#### Directions for this task:
From the listing below, work out how many lines contain "required"; the answer is that number and nothing more.

#### Data in this exercise:
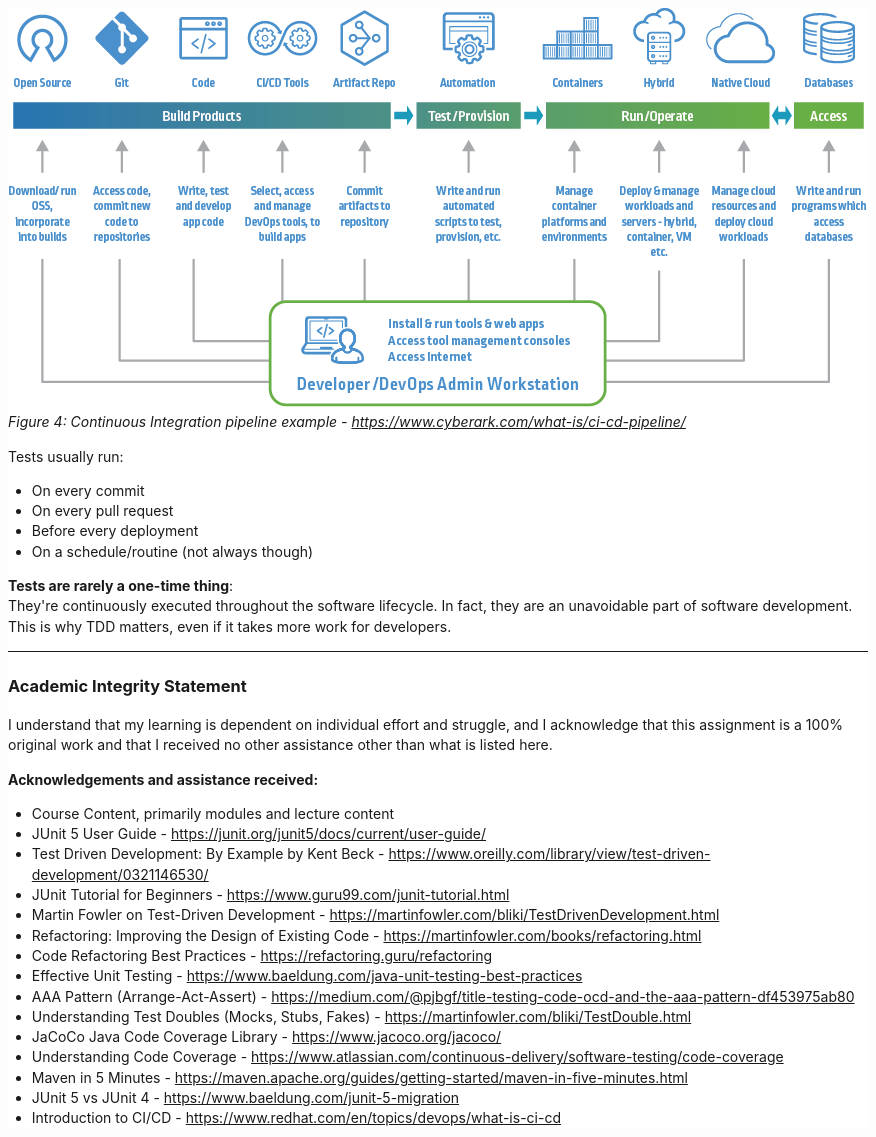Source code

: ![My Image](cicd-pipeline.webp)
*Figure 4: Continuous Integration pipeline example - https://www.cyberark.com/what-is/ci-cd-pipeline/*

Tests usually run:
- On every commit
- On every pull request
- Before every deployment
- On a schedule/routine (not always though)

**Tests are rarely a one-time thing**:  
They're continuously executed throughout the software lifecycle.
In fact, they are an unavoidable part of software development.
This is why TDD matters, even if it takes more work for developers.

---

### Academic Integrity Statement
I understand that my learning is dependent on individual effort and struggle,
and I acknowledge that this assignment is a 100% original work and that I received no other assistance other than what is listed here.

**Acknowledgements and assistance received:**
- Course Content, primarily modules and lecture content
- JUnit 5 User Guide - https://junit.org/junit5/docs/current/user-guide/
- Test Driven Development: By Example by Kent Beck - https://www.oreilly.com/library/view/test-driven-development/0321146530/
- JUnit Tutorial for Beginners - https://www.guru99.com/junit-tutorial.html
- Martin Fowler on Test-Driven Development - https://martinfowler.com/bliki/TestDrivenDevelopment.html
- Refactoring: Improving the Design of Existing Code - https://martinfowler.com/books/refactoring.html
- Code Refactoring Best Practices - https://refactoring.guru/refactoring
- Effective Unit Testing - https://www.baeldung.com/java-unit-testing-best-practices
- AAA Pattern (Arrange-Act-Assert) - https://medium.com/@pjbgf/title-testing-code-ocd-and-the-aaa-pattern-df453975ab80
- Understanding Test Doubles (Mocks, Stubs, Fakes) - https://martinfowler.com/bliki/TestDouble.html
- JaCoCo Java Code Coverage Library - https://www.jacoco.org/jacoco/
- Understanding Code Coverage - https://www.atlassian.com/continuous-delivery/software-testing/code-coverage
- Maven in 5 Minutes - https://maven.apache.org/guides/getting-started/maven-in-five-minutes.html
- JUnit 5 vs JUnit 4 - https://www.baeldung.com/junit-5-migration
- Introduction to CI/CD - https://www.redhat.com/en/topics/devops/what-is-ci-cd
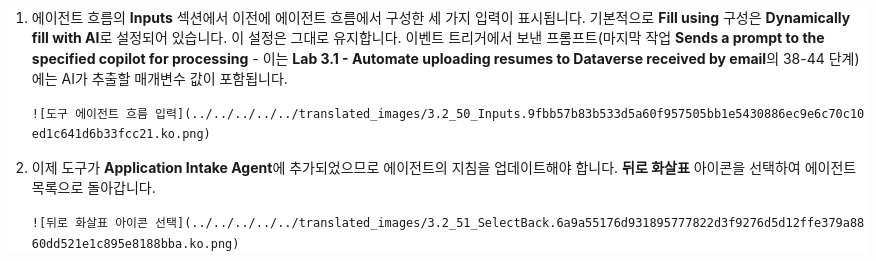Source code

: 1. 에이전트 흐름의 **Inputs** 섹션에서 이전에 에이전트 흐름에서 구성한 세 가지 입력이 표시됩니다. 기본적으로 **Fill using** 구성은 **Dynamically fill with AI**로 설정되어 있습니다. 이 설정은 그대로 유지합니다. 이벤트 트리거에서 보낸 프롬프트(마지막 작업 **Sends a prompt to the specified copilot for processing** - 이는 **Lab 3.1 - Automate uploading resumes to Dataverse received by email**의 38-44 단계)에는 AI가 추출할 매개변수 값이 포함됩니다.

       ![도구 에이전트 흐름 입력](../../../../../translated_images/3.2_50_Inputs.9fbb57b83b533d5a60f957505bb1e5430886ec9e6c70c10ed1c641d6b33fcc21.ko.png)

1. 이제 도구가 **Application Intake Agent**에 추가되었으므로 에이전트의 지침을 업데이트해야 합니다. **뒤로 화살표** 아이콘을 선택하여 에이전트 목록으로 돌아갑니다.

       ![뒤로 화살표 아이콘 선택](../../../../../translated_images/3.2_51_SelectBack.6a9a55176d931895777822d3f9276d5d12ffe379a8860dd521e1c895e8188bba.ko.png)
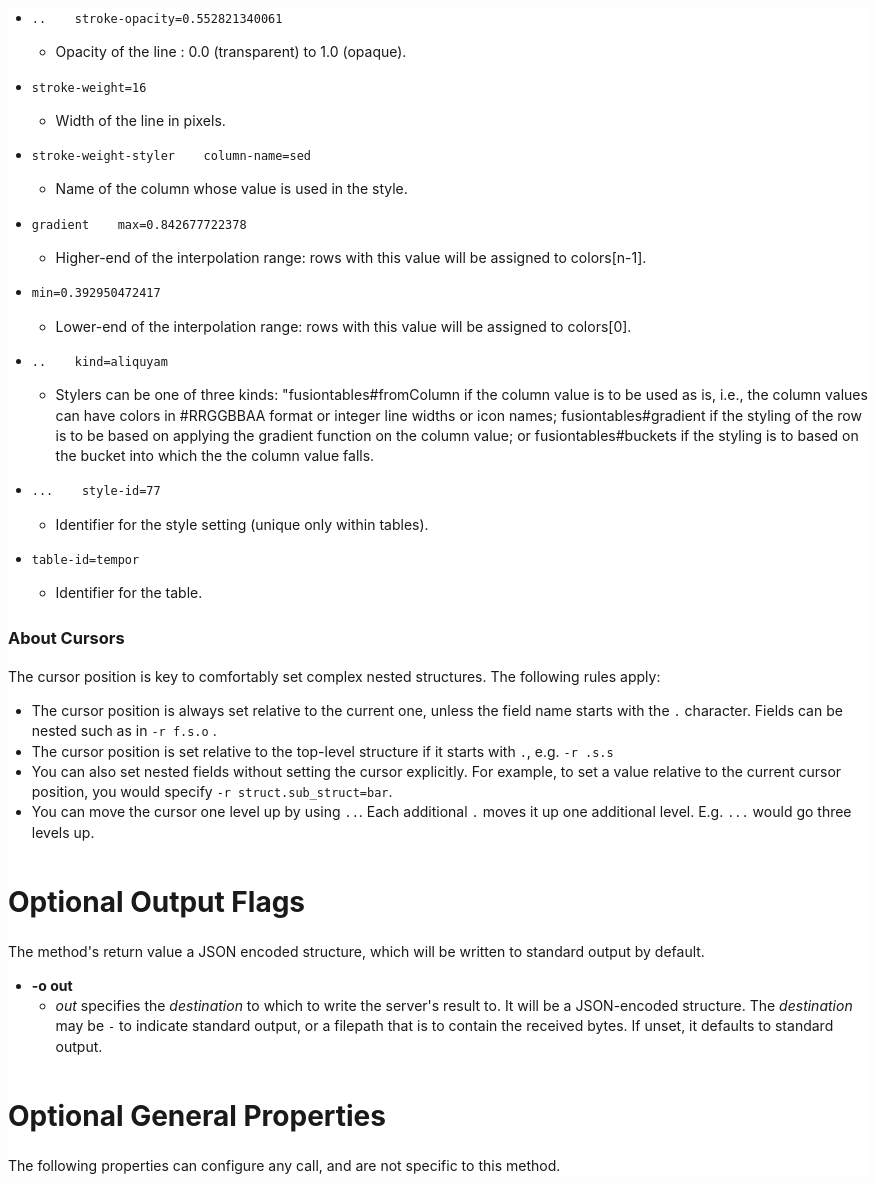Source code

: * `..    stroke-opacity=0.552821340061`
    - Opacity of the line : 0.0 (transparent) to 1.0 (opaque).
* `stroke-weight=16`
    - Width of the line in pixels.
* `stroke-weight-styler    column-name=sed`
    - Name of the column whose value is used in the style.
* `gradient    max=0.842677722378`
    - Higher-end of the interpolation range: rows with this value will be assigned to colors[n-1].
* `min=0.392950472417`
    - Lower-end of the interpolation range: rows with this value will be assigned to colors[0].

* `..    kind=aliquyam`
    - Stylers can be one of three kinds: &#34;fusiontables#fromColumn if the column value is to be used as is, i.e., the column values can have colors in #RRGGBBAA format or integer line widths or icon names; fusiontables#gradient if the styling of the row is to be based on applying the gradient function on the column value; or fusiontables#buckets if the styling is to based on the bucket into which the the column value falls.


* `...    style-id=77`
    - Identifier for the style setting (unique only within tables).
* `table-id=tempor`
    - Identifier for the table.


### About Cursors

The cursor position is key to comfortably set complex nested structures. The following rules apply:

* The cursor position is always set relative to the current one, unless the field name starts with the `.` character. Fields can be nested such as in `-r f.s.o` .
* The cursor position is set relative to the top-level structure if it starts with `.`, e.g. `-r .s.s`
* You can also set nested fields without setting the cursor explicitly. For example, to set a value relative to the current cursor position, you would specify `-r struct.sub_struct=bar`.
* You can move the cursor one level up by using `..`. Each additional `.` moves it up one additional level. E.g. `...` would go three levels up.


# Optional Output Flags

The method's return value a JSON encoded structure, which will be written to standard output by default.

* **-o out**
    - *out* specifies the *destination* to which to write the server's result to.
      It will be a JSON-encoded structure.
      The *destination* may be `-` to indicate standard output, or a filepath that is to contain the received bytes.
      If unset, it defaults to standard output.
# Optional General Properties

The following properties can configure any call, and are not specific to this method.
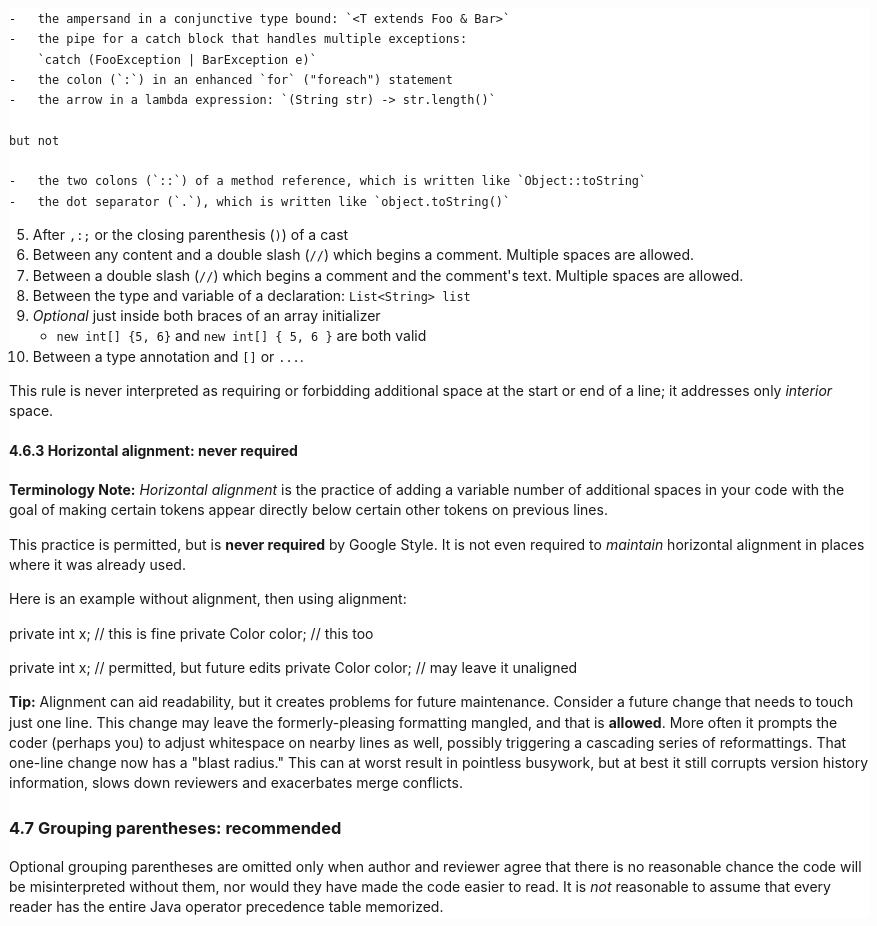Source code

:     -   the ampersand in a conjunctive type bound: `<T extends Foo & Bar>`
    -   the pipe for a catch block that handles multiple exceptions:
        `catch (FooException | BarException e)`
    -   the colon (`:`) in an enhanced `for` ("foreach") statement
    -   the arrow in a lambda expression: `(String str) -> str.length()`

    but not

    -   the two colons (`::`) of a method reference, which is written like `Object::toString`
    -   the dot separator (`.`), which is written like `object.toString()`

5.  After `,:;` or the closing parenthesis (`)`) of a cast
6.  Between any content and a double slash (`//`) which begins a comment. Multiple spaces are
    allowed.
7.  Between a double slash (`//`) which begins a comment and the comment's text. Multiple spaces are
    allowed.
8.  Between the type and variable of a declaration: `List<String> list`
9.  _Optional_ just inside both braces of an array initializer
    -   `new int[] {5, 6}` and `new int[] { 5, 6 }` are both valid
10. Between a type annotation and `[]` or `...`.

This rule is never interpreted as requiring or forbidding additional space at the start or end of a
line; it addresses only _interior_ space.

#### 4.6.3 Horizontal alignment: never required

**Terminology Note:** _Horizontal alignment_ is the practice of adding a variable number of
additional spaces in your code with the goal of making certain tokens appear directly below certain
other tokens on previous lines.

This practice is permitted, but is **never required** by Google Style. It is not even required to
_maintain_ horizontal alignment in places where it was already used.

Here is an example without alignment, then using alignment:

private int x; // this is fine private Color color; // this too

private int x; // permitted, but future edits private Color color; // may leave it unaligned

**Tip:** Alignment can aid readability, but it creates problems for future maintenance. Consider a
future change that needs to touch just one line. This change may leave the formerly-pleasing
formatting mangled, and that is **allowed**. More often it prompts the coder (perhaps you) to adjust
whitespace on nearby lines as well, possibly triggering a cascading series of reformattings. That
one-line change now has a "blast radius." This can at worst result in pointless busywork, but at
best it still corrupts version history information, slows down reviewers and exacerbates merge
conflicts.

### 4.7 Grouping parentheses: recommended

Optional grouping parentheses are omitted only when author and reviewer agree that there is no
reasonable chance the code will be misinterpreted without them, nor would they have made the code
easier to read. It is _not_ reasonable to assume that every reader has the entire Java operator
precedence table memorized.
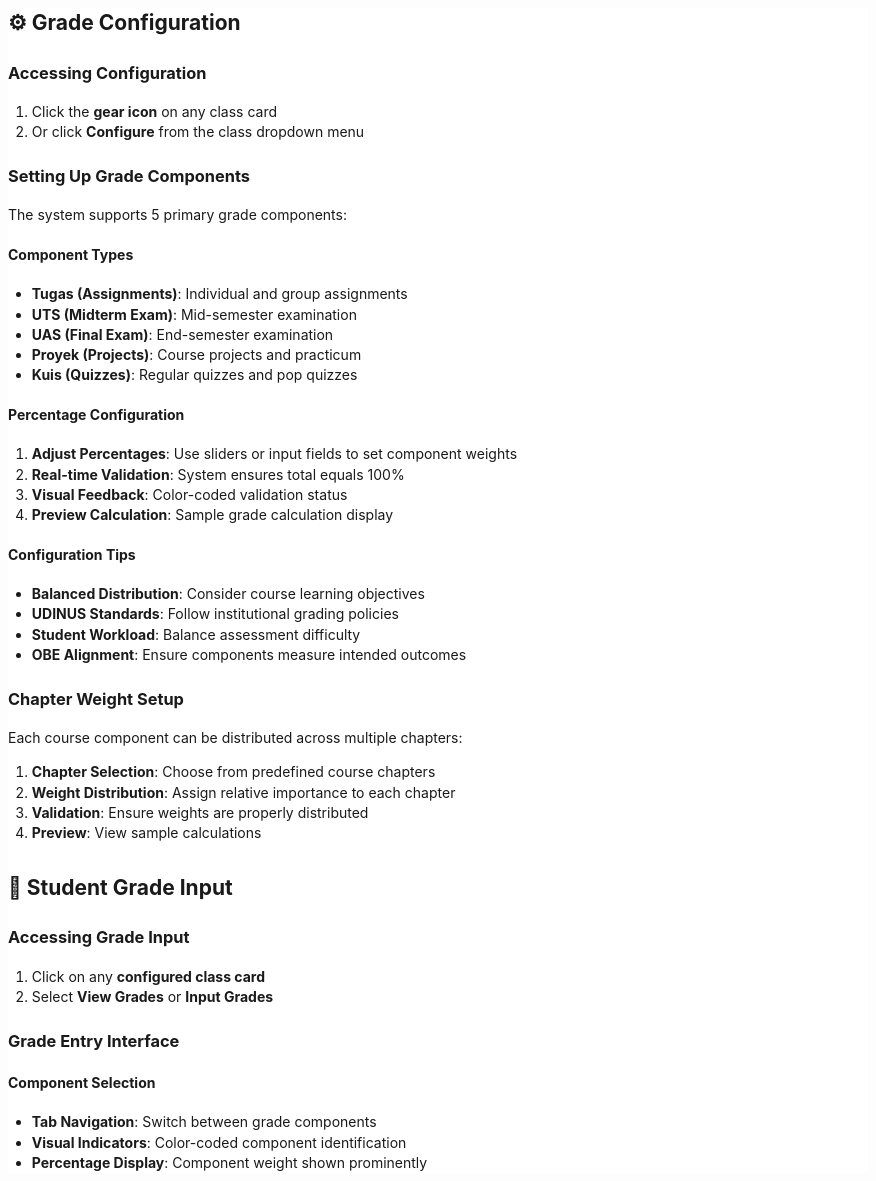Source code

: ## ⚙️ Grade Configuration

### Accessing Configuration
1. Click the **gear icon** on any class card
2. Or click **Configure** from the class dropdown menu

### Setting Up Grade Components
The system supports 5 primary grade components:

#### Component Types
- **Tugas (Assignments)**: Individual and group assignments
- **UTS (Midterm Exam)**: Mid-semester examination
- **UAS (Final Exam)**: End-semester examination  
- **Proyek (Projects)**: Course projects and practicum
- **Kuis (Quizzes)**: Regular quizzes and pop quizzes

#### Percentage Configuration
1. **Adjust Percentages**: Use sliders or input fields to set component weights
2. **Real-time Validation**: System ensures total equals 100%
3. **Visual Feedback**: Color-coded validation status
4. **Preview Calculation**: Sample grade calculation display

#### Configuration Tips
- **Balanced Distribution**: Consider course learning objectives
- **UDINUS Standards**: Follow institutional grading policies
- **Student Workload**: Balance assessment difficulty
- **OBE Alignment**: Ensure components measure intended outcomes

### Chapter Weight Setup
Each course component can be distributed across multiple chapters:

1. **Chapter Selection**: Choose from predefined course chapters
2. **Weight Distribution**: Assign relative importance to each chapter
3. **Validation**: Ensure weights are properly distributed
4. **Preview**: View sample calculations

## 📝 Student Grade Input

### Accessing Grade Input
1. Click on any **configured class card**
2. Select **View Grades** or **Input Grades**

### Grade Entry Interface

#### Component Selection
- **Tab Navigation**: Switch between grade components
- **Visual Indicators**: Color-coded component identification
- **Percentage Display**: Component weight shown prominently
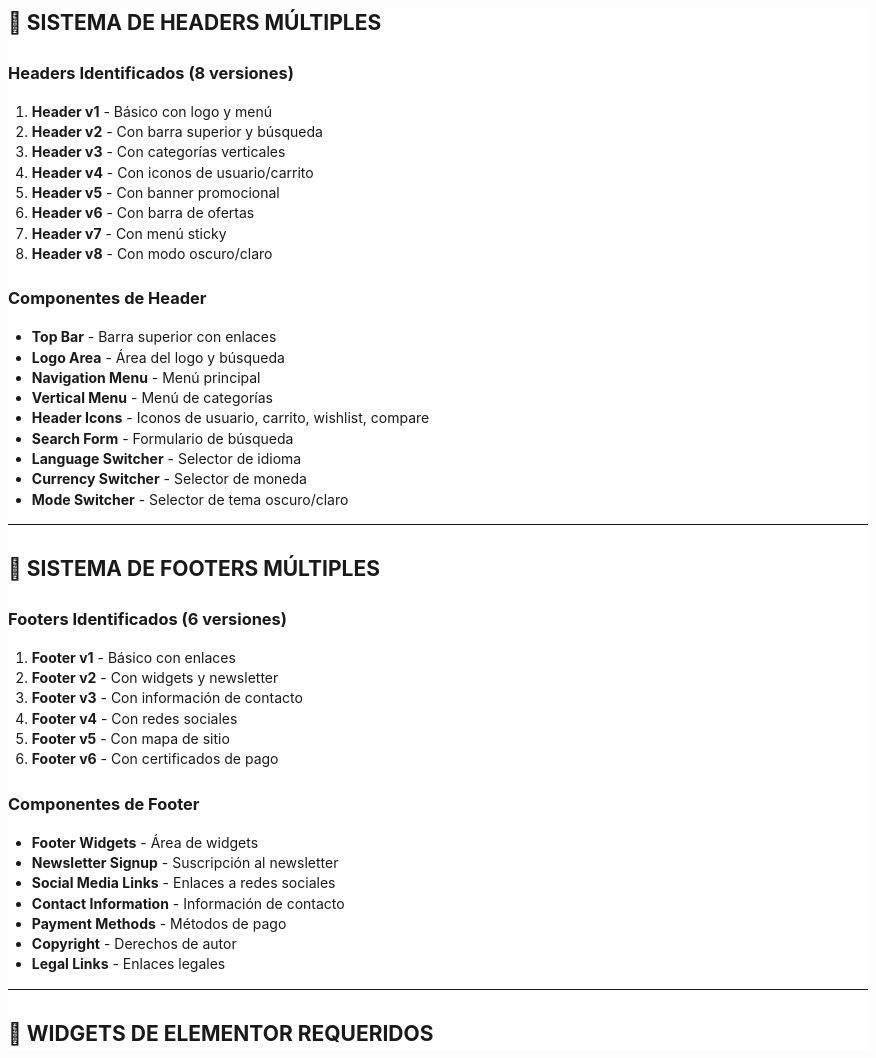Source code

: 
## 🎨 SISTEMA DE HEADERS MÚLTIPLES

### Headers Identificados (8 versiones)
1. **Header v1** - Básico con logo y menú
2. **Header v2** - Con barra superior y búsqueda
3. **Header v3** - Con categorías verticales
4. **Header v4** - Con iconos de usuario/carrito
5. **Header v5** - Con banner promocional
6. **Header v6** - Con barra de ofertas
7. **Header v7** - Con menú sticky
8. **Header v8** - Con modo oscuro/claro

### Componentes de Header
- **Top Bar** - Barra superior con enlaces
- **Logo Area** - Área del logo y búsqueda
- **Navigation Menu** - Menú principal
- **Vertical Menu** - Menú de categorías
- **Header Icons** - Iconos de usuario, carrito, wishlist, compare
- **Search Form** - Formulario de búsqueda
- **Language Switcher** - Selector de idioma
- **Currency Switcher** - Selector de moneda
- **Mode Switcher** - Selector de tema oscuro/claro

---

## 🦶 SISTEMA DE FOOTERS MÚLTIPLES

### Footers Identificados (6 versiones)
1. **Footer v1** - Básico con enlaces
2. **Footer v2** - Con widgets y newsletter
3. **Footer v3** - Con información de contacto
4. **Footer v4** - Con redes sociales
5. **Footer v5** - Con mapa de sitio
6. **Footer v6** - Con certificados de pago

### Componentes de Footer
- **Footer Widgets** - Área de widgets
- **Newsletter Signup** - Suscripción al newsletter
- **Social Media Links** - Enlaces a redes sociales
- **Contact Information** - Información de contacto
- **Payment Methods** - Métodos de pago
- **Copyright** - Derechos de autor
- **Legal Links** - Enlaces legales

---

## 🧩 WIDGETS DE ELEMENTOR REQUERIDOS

#### Result of this exercise:
2